Source text:
Ten years ago, a fruit seller set himself ablaze in the central Tunisian town of Sidi Bouzid after an altercation with a policewoman about where he had put his cart.
Word of Mohammed Bouazizi’s fatal act of defiance quickly spread, sparking nationwide protests that eventually toppled Tunisia’s long-serving leader and helped inspire similar uprisings across the region – the so-called “Arab Spring”.
Huge demonstrations broke out in Egypt and Bahrain, governments fell and civil war engulfed Libya, Syria and Yemen.
Tunisians are now free to choose their leaders and can publicly criticise the state. Yet for all the chaos they have been through, many people look back on the events of 2010 and regret that their dreams remain unfulfilled.
“Something went wrong in the revolution,” said Attia Athmouni, a retired philosophy teacher who helped lead the uprising after Bouazizi’s death by standing on the fruit seller’s abandoned cart to address the crowd the night he died.
Protests have flared again in recent weeks across Tunisia’s poorer southern towns against joblessness, poor state services, inequality and shortages.
The scramble to get enough cooking gas to provide for families underlines the hardships ordinary people face in a country where the economy has stagnated, leaving the public as angry as it was a decade ago.
Near Sidi Bouzid last week, a crowd placed large stones across the tarmac to block a main road. They wanted trucks taking cooking gas cylinders to the town to offload them in their village instead.
Supplies have been in short supply in Tunisia since people living near the main state-run factory producing the gas closed the plant several weeks ago to demand more local jobs.
Outside the main outlet for cooking gas in Sidi Bouzid, three riot police vans guarded the gate as hundreds of people waited to get their hands on full cylinders.
A woman at the front of the crowd said she had had no gas for three days and her family had been eating only cold food. She had queued for six and a half hours.
Bigger demonstrations may take place in Tunisia on Thursday, the anniversary of Bouazizi’s self-immolation after his fruit cart was confiscated when he refused to move off an unlicensed pitch.

Task item a: In the records, copy every line from the one containing "Looking at this" up to and including the one containing "Indeed, brick pavement".
The text and the records come from separate, unrelated sources.

Entries supplied:
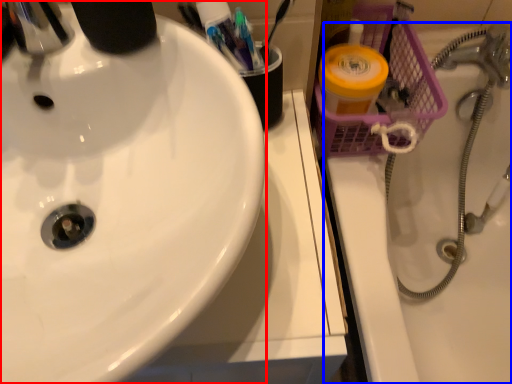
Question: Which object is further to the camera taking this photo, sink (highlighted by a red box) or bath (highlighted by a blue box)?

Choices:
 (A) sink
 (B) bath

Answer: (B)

--

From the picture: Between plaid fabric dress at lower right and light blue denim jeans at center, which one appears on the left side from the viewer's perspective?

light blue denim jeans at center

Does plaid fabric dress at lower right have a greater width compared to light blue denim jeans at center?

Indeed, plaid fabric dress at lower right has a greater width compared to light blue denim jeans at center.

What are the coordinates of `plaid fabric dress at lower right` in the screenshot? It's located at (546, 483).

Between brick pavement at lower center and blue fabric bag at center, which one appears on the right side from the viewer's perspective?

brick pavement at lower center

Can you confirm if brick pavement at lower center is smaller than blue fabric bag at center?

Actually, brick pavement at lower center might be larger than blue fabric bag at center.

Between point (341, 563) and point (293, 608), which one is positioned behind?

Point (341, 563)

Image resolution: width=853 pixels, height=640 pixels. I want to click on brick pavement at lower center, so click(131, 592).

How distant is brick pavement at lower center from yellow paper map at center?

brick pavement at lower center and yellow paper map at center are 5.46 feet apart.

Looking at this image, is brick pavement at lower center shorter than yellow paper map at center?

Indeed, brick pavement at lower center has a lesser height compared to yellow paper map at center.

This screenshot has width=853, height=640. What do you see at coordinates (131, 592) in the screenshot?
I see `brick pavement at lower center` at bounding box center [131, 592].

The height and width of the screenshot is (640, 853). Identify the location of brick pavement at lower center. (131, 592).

Task item b: According to the Tunisia article, why has cooking gas been in short supply?

Answer box a:
Looking at this image, is brick pavement at lower center shorter than yellow paper map at center?

Indeed, brick pavement at lower center has a lesser height compared to yellow paper map at center.

Answer box b: People living near the main state-run factory that produces the gas closed the plant several weeks ago. They did so to demand more local jobs.